▶ INPUT DATA:

%%

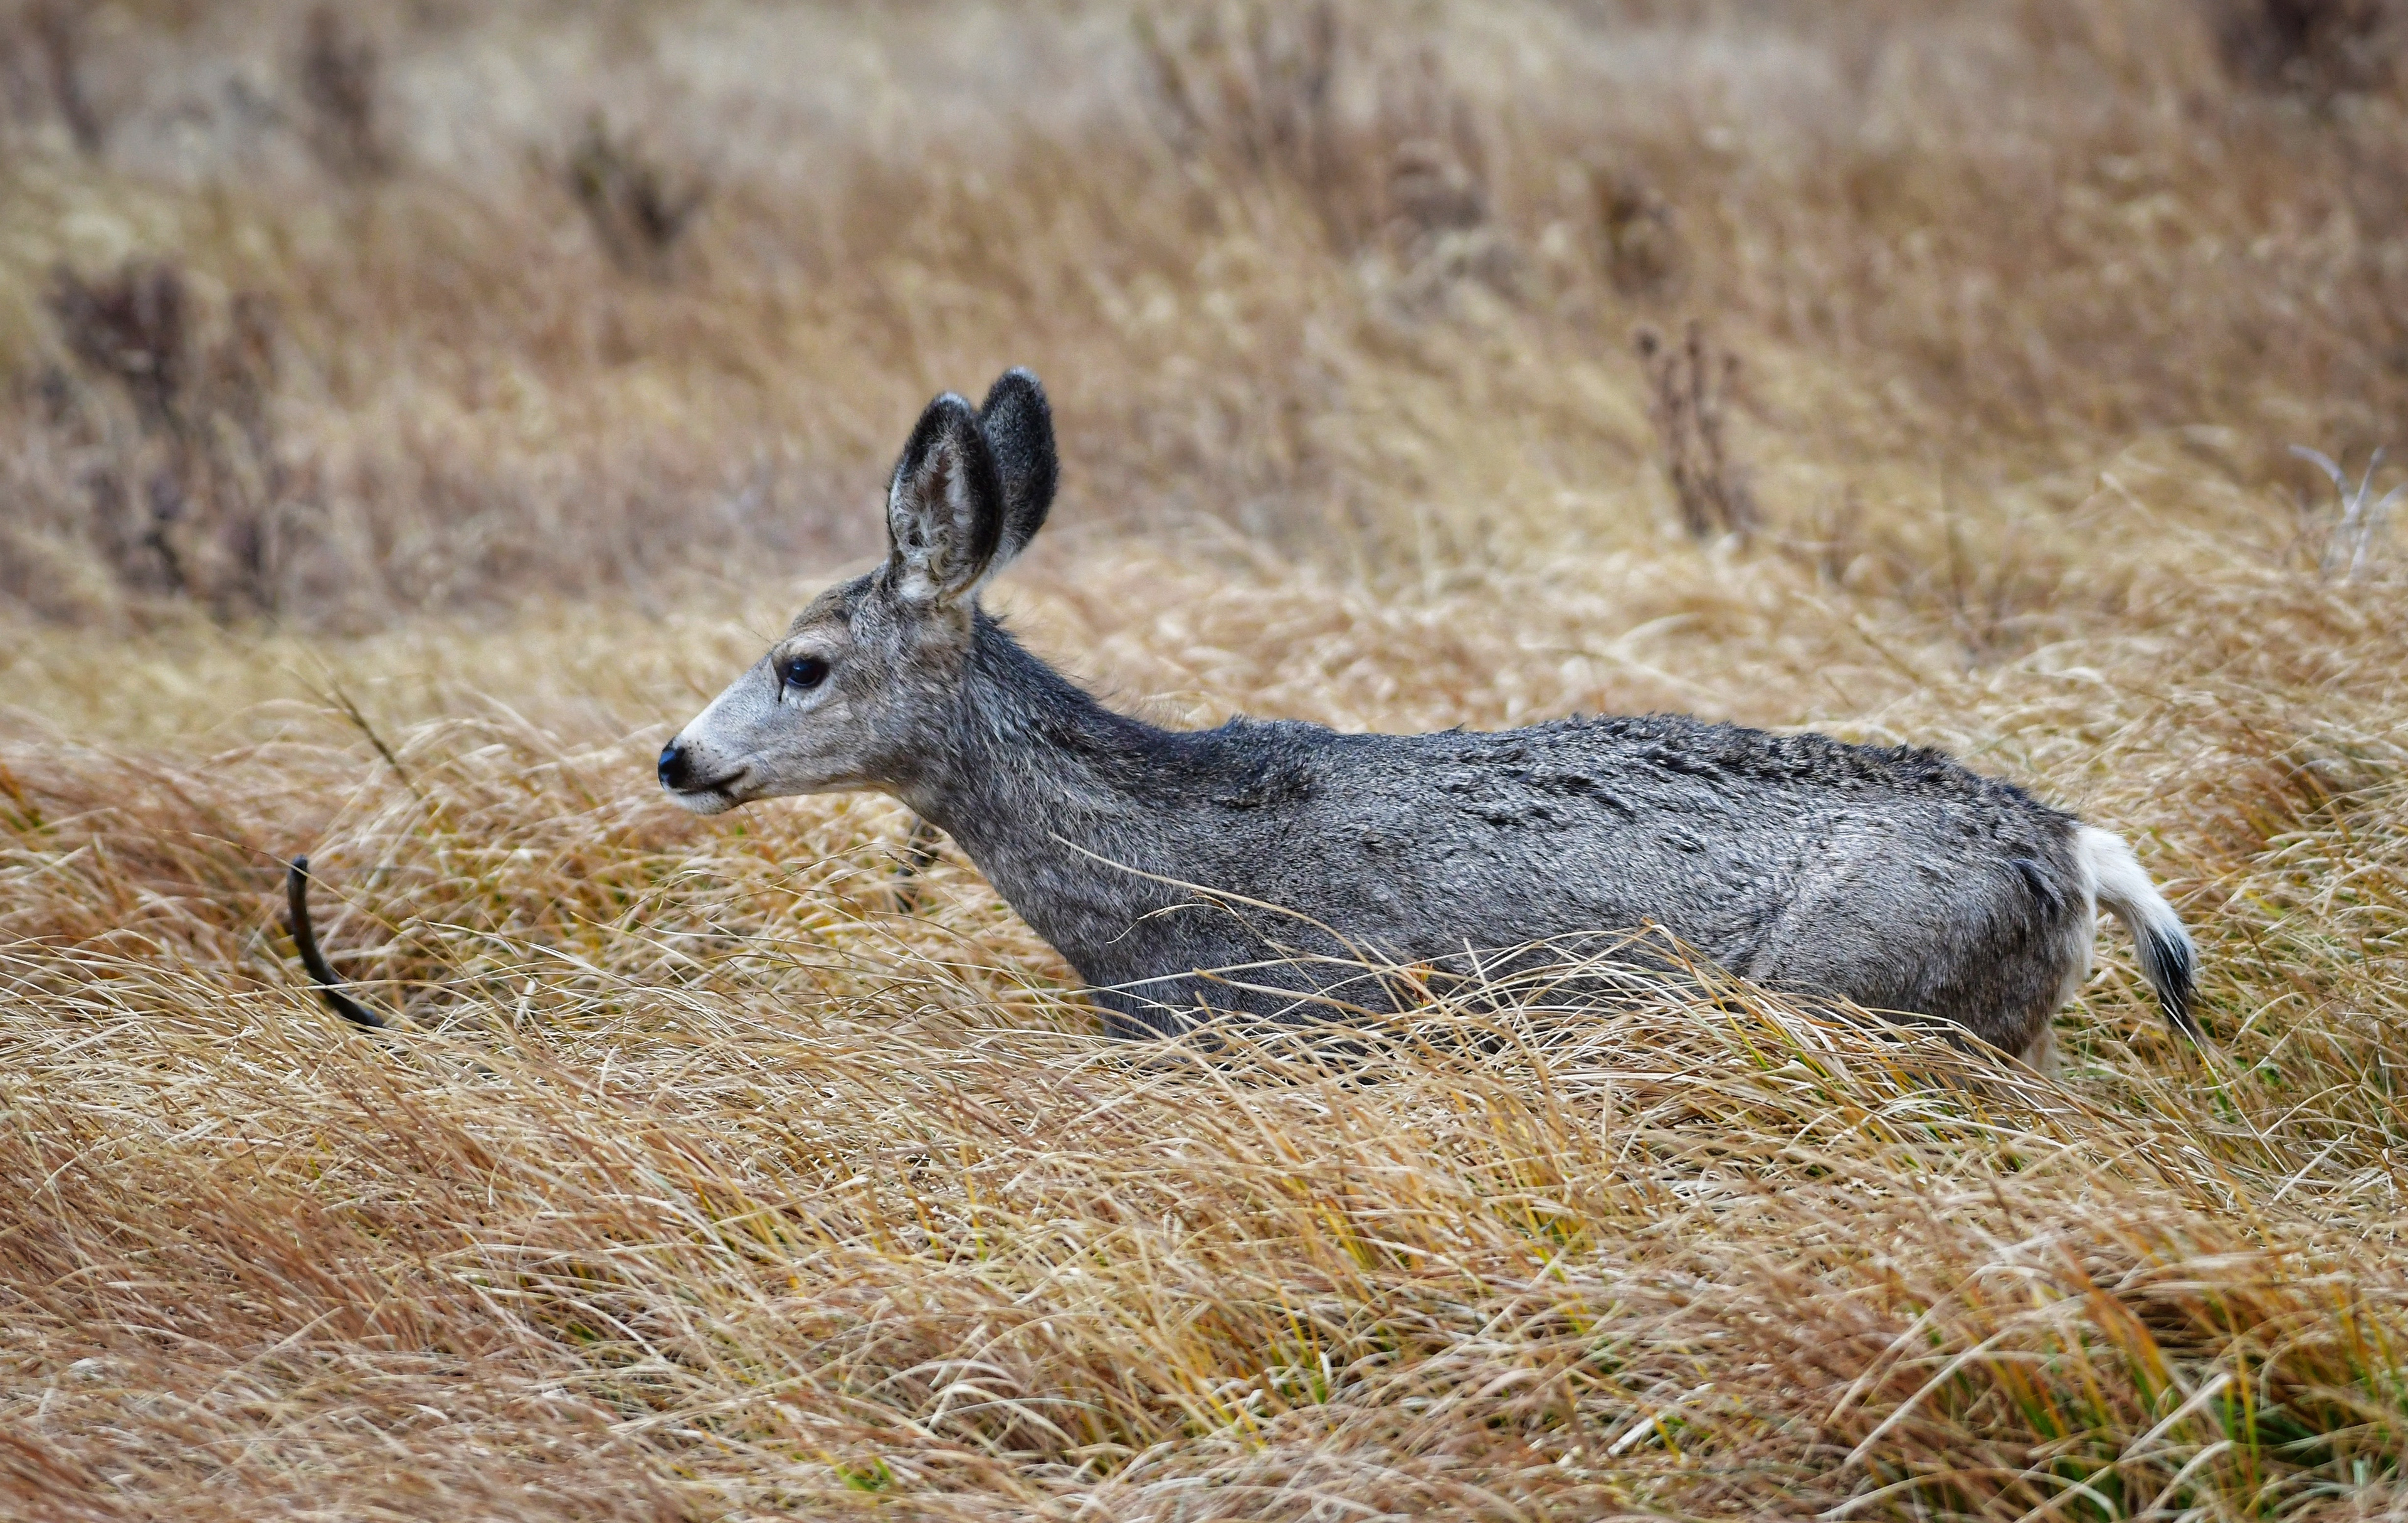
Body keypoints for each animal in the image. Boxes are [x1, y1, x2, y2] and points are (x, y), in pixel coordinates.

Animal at [635, 369, 2199, 1070]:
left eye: (802, 663)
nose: (677, 756)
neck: (1142, 883)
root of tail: (2081, 851)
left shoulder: (1302, 1019)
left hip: (1872, 992)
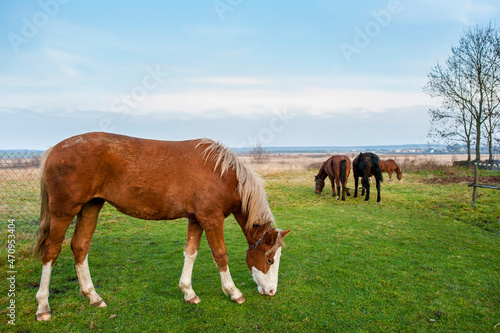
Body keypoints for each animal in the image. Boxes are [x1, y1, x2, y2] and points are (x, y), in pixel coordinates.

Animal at [33, 131, 292, 320]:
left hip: (90, 207)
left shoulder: (196, 219)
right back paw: (43, 306)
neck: (221, 173)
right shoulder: (211, 219)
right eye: (270, 260)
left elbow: (191, 252)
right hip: (64, 212)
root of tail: (55, 149)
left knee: (80, 247)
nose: (272, 291)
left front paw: (188, 292)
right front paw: (233, 292)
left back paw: (93, 297)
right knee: (51, 251)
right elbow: (220, 254)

%%

▶ THE PROBLEM: In the records above, copy exactly the lines from the one that contains "right eye: (270, 260)" through the last, and nothing else.

▶ ANSWER TO THIS TASK:
right eye: (270, 260)
left elbow: (191, 252)
right hip: (64, 212)
root of tail: (55, 149)
left knee: (80, 247)
nose: (272, 291)
left front paw: (188, 292)
right front paw: (233, 292)
left back paw: (93, 297)
right knee: (51, 251)
right elbow: (220, 254)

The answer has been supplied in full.